# About this task:
Repeat verbatim, and only, the lines of the data below, beginning at the line that contains "Structures marked on this image (rectangle" and stopping after the line that contains "- lung tumour".

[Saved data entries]
+ + +

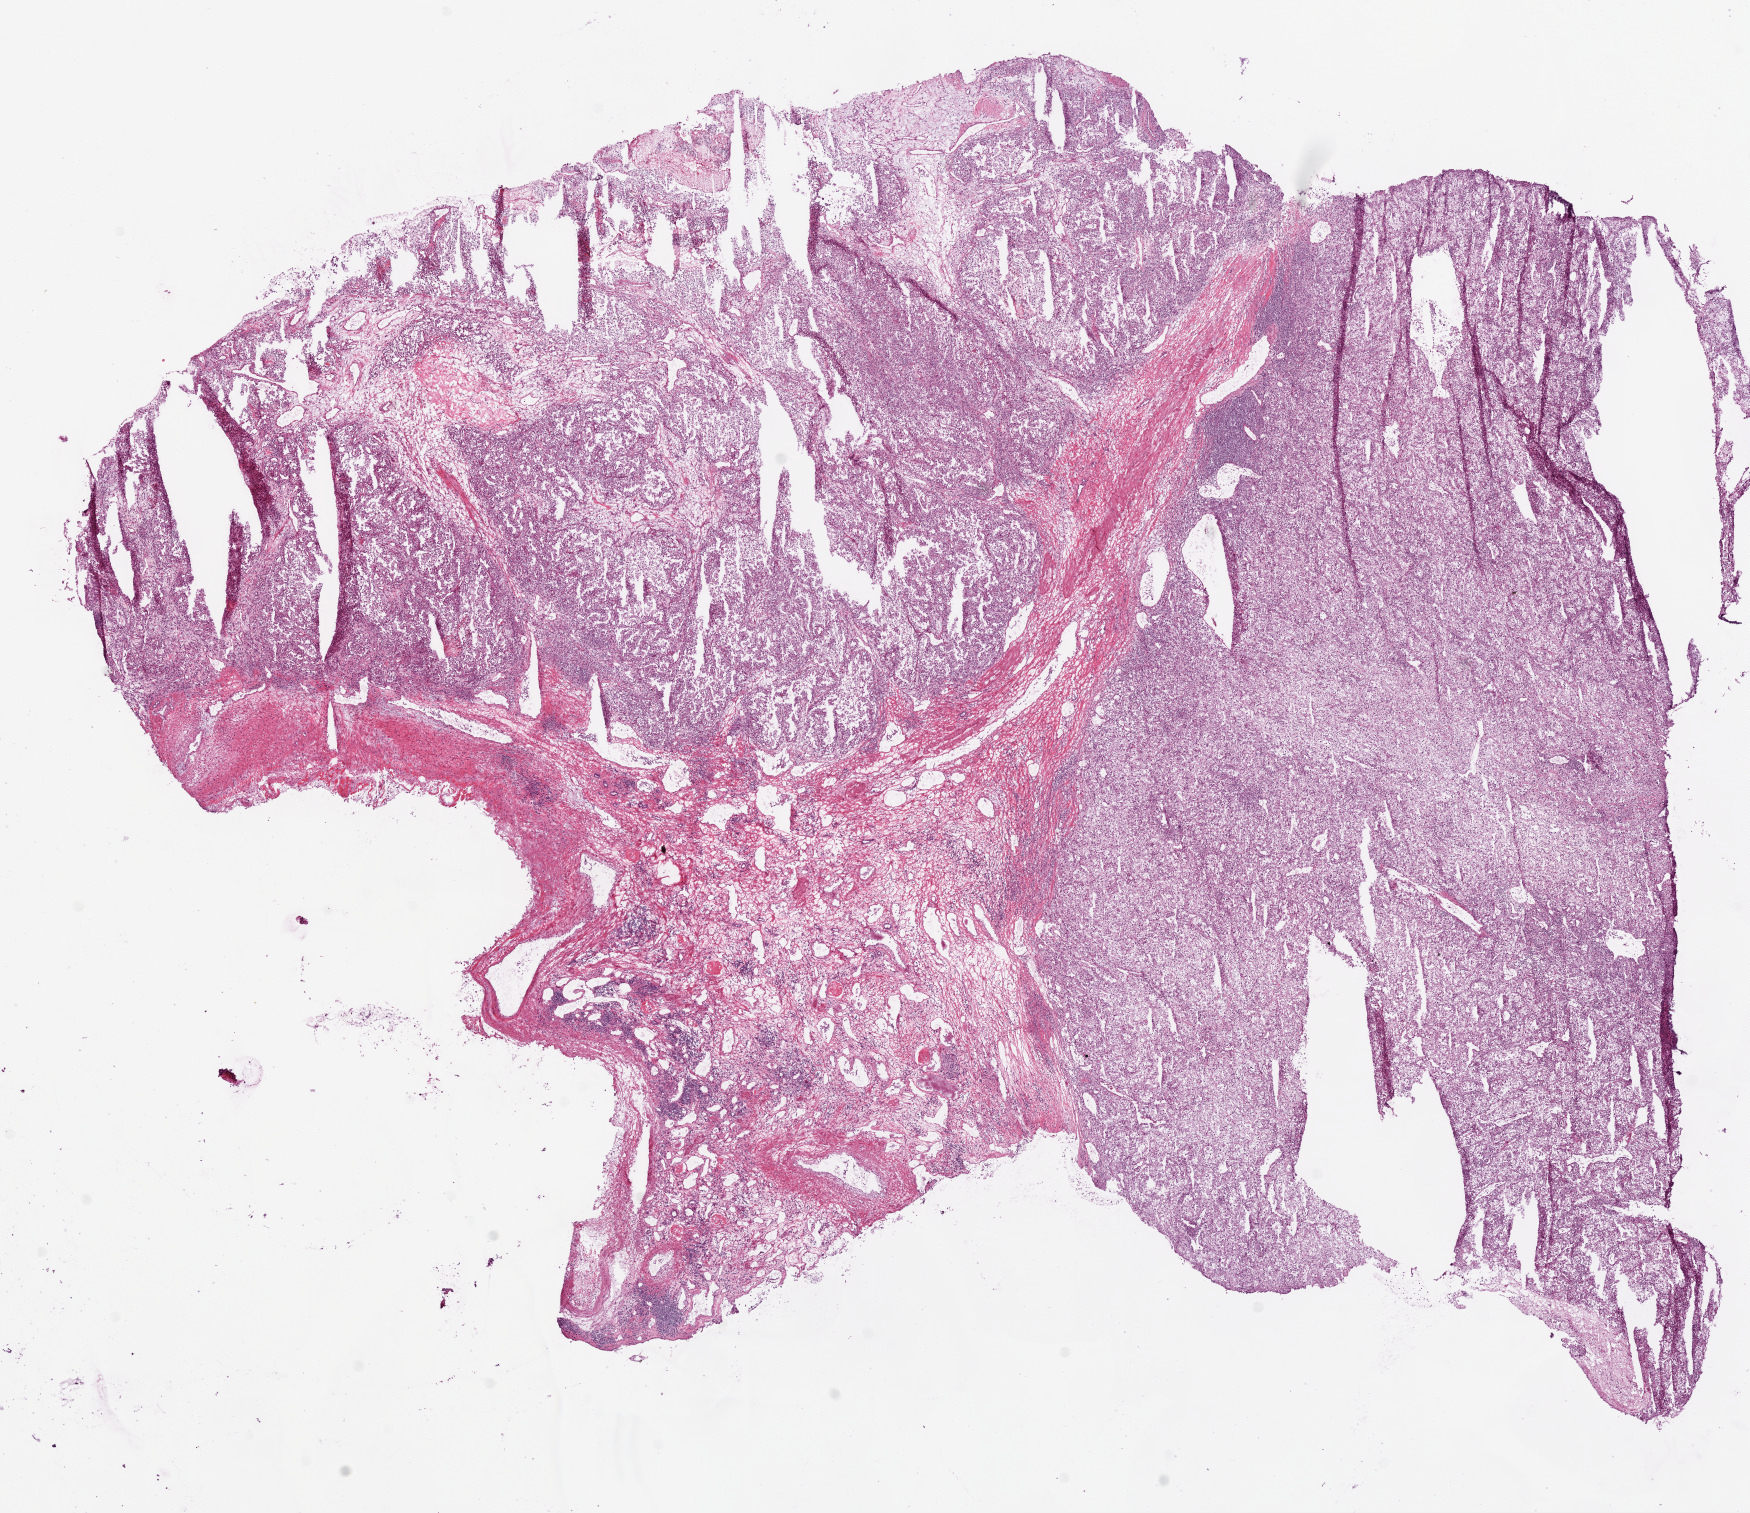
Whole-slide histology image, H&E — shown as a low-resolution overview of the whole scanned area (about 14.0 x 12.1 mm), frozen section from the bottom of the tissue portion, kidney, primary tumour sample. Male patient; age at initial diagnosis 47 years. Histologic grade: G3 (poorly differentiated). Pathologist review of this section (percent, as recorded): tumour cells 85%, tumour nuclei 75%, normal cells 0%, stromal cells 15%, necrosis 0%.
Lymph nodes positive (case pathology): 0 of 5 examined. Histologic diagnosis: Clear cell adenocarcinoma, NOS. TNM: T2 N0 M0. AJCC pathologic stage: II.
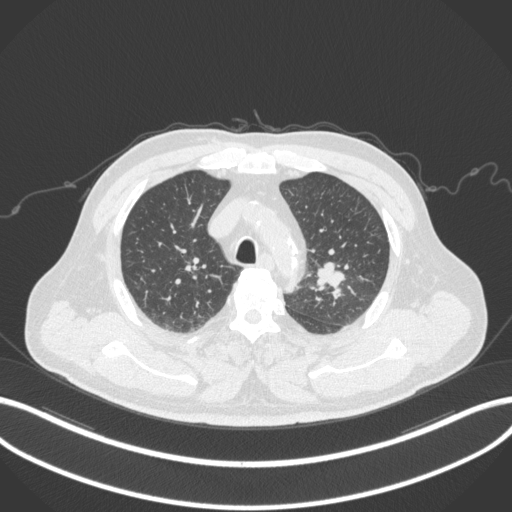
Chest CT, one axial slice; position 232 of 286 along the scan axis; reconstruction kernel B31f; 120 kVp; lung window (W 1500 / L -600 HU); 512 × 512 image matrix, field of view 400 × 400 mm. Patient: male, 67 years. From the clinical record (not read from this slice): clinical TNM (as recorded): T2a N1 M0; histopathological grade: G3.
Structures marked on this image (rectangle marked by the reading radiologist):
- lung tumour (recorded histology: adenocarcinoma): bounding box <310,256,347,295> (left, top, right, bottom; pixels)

+ + +

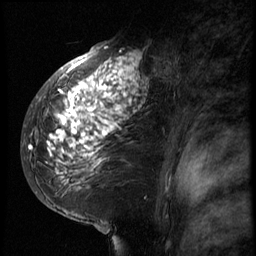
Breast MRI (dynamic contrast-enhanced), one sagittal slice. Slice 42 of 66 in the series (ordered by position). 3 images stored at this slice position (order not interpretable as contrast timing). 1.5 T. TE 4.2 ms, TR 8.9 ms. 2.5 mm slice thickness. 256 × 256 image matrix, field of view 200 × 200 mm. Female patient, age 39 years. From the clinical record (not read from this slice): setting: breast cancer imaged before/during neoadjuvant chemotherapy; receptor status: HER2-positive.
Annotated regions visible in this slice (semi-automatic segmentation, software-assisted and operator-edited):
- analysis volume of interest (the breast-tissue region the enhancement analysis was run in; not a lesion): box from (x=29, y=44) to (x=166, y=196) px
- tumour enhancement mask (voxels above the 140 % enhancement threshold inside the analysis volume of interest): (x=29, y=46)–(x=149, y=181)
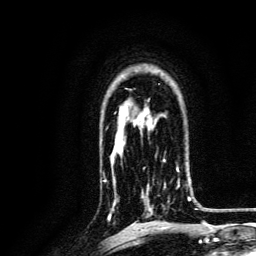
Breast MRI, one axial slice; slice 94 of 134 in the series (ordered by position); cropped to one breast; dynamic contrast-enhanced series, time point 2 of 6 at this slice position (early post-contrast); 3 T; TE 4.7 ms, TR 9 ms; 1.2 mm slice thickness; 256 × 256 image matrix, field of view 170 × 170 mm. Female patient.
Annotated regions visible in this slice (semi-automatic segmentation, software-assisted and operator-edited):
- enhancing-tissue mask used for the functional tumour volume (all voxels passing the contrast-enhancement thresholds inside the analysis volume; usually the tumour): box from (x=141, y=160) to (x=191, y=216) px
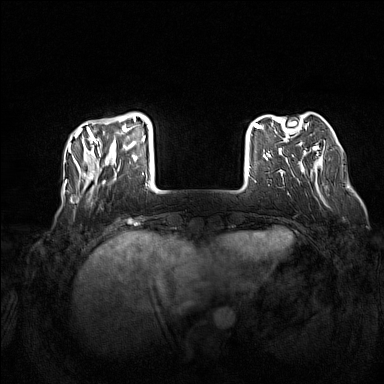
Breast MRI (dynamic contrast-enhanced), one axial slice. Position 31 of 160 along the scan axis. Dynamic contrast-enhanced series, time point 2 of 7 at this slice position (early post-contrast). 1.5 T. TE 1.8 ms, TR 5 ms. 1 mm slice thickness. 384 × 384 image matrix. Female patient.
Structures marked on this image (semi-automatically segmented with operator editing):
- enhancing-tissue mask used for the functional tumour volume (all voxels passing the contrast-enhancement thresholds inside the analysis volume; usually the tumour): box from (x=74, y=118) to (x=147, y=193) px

+ + +

# Exercise answer:
Structures marked on this image (rectangle marked by the reading radiologist):
- lung tumour (recorded histology: adenocarcinoma): bounding box <310,256,347,295> (left, top, right, bottom; pixels)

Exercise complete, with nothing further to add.